EXERCISE PROMPT :: Determine the number of lines in the listing below that hold the word "print". Write the number alone.

★ ★ ★ ★

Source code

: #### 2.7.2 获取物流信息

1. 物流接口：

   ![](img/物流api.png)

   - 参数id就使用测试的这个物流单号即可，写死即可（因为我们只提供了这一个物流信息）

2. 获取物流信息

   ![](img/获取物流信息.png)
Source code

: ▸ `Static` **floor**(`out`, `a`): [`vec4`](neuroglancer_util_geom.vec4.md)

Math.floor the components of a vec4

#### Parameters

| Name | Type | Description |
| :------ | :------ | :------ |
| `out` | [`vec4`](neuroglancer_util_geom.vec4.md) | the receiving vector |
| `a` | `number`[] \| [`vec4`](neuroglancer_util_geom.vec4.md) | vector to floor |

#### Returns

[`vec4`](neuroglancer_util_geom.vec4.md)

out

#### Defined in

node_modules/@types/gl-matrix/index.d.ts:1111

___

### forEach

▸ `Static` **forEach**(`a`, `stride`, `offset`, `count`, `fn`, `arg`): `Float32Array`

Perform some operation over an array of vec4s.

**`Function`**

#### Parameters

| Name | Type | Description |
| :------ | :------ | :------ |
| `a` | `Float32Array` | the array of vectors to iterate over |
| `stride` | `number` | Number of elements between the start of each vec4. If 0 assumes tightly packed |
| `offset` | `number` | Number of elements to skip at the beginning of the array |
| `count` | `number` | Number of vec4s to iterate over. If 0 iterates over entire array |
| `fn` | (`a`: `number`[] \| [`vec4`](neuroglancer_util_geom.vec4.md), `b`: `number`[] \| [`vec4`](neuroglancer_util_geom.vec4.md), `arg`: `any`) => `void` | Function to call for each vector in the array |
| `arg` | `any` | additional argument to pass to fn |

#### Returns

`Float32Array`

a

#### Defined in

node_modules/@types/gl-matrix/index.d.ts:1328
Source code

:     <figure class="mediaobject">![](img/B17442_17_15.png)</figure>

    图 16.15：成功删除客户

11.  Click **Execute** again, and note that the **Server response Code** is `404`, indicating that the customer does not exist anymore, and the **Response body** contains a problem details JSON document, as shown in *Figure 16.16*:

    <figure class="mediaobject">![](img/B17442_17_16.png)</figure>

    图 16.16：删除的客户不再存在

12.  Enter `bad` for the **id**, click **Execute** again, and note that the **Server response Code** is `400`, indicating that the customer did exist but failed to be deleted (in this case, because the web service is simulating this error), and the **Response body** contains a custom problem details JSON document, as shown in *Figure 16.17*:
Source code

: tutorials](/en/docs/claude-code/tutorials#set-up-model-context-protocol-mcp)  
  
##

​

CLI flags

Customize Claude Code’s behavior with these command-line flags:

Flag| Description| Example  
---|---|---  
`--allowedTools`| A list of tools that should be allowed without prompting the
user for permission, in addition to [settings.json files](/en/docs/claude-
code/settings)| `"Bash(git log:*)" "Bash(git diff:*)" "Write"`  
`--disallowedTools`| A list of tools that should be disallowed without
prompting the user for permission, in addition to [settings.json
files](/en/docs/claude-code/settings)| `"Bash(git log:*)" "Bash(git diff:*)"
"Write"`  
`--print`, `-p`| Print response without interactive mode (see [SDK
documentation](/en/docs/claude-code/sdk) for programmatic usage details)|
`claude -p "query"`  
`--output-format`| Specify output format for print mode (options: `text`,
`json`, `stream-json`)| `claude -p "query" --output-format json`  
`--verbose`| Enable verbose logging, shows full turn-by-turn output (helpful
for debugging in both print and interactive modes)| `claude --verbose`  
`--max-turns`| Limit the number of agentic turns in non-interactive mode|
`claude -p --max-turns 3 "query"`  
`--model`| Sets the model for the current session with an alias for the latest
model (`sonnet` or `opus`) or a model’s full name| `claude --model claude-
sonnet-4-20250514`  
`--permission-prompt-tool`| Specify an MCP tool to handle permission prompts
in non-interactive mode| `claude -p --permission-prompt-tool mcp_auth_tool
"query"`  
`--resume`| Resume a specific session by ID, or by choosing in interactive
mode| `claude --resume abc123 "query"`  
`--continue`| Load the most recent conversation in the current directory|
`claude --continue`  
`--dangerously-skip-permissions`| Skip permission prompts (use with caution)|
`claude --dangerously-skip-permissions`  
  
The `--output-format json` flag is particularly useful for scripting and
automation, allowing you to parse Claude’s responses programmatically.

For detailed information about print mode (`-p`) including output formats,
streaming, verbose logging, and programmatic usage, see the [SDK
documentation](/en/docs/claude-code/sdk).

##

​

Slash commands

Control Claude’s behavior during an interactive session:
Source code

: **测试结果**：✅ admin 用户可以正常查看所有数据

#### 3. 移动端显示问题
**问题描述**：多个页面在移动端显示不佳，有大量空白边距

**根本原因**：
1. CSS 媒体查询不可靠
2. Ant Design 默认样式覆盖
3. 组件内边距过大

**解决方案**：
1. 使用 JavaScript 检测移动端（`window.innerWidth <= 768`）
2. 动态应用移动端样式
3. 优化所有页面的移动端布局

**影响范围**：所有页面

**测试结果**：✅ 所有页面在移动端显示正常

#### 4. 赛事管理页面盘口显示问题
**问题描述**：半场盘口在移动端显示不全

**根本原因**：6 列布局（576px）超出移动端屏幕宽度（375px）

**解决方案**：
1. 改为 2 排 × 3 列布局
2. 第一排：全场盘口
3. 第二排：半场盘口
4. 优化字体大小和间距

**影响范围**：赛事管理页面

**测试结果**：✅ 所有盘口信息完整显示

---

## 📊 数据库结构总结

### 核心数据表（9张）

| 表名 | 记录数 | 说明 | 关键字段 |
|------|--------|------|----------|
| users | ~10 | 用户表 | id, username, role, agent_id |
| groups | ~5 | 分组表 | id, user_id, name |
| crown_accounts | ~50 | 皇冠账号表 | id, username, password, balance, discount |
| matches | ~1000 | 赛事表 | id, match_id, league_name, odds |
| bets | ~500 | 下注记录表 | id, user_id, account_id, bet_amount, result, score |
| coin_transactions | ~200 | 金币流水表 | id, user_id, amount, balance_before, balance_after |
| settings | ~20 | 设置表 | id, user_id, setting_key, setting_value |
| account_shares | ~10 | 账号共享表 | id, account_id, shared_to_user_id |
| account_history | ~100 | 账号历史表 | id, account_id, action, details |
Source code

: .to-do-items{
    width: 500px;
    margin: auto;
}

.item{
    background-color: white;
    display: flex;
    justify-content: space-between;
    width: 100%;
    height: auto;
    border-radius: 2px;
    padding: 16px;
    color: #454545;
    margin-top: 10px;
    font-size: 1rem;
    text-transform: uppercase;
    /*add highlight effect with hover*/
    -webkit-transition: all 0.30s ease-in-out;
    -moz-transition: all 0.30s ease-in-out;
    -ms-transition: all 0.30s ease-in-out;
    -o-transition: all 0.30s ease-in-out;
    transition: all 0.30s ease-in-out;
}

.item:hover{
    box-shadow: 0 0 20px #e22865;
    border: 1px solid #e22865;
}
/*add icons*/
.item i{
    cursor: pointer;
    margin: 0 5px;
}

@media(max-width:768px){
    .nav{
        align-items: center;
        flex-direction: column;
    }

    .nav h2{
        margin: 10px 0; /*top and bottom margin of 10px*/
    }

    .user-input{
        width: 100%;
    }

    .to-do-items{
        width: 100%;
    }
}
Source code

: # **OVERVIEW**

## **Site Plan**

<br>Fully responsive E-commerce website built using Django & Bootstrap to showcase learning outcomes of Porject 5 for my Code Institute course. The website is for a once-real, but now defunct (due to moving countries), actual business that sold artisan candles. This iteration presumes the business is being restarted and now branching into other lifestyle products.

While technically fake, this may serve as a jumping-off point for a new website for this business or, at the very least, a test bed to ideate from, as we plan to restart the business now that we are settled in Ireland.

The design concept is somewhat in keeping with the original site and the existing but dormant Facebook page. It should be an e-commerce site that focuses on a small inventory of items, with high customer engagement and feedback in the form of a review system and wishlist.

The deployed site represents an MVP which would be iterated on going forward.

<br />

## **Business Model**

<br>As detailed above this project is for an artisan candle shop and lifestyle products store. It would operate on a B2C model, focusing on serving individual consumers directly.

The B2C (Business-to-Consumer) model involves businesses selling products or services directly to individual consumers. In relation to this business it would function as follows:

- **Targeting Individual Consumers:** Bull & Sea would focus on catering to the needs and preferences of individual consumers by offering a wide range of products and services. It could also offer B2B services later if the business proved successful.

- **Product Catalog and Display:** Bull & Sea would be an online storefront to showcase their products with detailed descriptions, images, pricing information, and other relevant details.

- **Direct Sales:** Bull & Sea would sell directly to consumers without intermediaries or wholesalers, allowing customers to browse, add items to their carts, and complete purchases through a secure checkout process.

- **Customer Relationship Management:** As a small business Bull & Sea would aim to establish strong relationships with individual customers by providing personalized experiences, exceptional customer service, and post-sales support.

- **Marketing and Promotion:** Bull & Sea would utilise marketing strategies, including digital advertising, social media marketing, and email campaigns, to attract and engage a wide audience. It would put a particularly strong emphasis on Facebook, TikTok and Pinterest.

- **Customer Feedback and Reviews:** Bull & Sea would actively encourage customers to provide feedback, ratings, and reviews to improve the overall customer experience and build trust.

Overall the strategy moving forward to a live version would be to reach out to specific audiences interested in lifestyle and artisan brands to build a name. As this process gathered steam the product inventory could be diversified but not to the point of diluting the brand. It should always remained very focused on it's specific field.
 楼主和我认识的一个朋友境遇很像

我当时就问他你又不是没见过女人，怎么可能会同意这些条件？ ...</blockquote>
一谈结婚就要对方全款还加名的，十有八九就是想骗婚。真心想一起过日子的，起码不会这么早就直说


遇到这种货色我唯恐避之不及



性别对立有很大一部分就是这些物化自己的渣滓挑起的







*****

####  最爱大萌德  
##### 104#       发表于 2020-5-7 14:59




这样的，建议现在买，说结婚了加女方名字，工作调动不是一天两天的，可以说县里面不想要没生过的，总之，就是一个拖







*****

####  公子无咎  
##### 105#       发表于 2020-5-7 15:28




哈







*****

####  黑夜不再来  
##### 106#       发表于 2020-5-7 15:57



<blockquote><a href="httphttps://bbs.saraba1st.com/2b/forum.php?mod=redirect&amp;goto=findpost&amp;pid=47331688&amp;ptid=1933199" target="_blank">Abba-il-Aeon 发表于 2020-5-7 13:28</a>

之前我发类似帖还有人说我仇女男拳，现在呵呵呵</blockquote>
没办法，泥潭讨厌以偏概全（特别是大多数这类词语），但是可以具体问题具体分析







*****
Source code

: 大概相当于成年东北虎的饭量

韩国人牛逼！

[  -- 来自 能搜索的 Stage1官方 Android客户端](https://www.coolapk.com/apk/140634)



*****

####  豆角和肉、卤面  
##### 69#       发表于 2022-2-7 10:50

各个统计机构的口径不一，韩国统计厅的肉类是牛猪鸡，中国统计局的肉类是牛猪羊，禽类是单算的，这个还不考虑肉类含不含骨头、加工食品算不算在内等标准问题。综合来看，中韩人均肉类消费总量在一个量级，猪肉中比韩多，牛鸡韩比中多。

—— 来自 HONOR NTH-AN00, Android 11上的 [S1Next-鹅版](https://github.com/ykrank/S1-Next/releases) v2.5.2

★ ★ ★ ★

OUTPUT :: 4